(Dataset entries)

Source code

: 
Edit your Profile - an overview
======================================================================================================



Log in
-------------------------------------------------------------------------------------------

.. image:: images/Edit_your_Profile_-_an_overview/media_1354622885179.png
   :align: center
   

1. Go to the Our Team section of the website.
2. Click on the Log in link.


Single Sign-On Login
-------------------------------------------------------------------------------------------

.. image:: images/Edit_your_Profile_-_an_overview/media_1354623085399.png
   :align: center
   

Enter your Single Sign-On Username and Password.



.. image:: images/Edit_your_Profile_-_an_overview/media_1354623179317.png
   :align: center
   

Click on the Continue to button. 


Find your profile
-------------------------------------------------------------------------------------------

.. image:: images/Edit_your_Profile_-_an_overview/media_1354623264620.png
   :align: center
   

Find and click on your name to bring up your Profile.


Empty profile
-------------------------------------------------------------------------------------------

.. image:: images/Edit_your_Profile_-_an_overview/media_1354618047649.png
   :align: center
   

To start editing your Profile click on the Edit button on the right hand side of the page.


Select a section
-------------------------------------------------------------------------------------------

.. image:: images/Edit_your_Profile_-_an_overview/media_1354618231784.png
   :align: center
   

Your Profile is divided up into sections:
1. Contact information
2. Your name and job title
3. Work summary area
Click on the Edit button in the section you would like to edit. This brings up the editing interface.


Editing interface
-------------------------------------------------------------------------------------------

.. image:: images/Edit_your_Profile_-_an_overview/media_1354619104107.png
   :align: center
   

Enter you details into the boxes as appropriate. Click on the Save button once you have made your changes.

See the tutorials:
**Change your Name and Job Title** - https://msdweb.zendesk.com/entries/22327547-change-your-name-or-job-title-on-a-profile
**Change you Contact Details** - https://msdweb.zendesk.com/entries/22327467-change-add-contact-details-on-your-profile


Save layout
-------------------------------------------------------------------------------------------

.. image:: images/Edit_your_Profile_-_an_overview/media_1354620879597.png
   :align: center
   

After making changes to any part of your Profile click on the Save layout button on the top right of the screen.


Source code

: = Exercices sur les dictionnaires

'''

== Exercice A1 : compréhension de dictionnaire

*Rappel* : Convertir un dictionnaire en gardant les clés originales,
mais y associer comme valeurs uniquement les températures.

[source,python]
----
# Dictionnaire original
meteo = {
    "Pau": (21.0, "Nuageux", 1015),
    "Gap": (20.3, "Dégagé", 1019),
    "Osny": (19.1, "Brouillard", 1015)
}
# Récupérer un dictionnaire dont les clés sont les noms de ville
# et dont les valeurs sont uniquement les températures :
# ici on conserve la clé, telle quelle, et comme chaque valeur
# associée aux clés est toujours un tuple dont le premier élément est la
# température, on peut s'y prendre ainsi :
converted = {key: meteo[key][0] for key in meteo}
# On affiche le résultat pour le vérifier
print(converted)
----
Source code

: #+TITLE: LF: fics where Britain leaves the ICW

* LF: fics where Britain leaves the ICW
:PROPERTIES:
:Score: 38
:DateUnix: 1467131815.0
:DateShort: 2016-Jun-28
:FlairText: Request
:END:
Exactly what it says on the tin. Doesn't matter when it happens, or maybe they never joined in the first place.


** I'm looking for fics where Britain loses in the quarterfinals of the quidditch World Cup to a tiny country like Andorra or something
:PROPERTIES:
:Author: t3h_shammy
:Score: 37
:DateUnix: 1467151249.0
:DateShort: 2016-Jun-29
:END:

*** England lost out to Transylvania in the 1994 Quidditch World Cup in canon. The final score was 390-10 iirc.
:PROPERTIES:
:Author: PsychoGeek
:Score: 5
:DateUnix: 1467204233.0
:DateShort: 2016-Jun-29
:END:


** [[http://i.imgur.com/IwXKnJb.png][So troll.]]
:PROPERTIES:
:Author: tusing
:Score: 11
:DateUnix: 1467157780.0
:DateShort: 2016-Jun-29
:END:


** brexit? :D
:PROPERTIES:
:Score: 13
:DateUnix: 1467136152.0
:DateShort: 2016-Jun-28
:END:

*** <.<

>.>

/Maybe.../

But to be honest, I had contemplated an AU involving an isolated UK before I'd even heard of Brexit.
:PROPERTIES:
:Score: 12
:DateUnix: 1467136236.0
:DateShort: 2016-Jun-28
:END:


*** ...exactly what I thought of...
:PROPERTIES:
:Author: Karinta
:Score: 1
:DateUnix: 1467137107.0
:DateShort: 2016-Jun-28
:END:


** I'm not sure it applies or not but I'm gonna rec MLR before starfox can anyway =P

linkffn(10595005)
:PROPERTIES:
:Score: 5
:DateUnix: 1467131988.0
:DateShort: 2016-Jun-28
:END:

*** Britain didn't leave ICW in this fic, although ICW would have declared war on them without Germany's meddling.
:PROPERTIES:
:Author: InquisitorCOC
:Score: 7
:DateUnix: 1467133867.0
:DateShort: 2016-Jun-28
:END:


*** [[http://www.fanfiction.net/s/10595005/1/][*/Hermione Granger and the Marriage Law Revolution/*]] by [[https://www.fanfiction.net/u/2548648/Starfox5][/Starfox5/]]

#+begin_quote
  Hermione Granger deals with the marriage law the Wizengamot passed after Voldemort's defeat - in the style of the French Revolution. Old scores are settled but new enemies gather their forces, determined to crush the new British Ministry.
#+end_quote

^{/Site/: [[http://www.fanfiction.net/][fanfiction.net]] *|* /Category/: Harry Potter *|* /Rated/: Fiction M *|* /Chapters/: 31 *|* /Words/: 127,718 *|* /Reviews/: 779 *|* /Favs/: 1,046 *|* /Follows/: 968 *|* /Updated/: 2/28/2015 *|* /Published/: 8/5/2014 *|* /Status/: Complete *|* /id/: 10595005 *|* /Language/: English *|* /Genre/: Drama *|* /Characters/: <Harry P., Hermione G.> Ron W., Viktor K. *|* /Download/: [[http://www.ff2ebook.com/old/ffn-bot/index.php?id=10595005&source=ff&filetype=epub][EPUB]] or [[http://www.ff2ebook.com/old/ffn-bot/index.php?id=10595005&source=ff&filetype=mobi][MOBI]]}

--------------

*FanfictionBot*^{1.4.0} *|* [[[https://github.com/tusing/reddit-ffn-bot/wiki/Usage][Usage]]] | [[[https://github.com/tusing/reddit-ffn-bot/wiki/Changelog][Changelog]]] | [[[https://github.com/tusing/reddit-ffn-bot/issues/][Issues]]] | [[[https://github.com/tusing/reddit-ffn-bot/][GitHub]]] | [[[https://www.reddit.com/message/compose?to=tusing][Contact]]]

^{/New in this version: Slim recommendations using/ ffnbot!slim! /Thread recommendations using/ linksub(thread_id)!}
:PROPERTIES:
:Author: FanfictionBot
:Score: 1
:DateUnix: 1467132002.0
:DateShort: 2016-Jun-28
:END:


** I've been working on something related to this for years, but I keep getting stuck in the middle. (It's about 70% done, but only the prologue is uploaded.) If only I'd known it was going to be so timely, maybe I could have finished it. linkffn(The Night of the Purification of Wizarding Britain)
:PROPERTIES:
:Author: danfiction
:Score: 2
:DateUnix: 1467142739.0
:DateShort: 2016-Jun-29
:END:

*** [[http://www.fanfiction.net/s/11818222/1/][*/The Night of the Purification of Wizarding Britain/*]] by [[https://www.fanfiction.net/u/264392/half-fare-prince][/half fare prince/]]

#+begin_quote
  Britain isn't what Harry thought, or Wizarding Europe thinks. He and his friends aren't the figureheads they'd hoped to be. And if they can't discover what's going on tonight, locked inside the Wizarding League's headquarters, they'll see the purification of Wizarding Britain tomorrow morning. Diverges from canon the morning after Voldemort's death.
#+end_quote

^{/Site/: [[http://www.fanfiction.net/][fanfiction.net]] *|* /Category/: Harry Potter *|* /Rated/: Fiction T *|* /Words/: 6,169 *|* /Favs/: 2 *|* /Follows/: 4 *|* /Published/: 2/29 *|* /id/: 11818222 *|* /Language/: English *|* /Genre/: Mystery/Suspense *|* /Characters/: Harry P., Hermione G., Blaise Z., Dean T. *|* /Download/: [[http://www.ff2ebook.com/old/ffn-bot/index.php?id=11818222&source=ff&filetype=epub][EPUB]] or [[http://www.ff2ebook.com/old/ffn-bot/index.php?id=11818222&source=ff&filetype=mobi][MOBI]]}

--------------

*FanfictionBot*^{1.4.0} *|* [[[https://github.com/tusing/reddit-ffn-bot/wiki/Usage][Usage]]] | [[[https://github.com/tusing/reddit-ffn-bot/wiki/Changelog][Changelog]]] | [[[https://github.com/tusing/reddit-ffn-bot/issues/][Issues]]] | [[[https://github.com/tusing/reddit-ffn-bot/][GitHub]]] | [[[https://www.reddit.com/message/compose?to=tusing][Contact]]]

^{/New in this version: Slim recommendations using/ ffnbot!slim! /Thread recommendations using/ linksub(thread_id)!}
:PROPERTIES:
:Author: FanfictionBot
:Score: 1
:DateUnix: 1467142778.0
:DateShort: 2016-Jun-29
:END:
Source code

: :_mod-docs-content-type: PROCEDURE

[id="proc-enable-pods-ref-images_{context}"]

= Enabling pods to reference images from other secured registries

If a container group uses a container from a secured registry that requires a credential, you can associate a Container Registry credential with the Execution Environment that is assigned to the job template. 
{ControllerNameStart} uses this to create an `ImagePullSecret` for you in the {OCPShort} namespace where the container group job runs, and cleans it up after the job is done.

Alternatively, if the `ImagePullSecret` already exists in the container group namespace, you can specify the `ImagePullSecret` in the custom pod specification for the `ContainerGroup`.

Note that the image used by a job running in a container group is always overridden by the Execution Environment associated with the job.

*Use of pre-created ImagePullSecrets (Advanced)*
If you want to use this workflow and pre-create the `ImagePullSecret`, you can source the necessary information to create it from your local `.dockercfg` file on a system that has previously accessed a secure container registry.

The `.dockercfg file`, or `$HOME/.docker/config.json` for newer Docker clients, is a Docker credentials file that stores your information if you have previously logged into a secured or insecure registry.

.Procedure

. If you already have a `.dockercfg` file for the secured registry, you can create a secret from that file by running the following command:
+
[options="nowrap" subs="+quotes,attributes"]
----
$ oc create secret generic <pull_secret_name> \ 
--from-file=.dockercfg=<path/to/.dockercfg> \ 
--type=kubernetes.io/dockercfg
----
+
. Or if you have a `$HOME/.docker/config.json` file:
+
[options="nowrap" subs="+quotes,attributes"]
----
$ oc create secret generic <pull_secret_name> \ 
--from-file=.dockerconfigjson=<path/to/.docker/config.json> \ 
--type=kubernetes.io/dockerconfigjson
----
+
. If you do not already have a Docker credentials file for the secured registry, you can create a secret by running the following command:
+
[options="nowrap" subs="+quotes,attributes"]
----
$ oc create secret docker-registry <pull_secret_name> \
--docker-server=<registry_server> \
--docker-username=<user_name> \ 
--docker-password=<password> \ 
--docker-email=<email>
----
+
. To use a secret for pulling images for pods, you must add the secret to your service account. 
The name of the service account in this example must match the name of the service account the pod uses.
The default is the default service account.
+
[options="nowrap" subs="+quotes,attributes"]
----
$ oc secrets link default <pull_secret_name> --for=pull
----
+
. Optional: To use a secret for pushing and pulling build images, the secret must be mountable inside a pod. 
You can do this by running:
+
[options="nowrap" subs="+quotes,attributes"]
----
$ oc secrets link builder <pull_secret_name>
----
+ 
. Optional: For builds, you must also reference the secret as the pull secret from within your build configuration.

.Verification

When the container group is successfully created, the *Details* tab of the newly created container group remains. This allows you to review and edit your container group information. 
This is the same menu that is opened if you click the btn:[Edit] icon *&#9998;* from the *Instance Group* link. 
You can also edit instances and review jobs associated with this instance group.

> [WHAT THE TASK REQUIRES]
Across the entries above, find the lines with the string "DateUnix" and copy them.

> [REPLY TO THE EXERCISE]
:DateUnix: 1467131815.0
:DateUnix: 1467151249.0
:DateUnix: 1467204233.0
:DateUnix: 1467157780.0
:DateUnix: 1467136152.0
:DateUnix: 1467136236.0
:DateUnix: 1467137107.0
:DateUnix: 1467131988.0
:DateUnix: 1467133867.0
:DateUnix: 1467132002.0
:DateUnix: 1467142739.0
:DateUnix: 1467142778.0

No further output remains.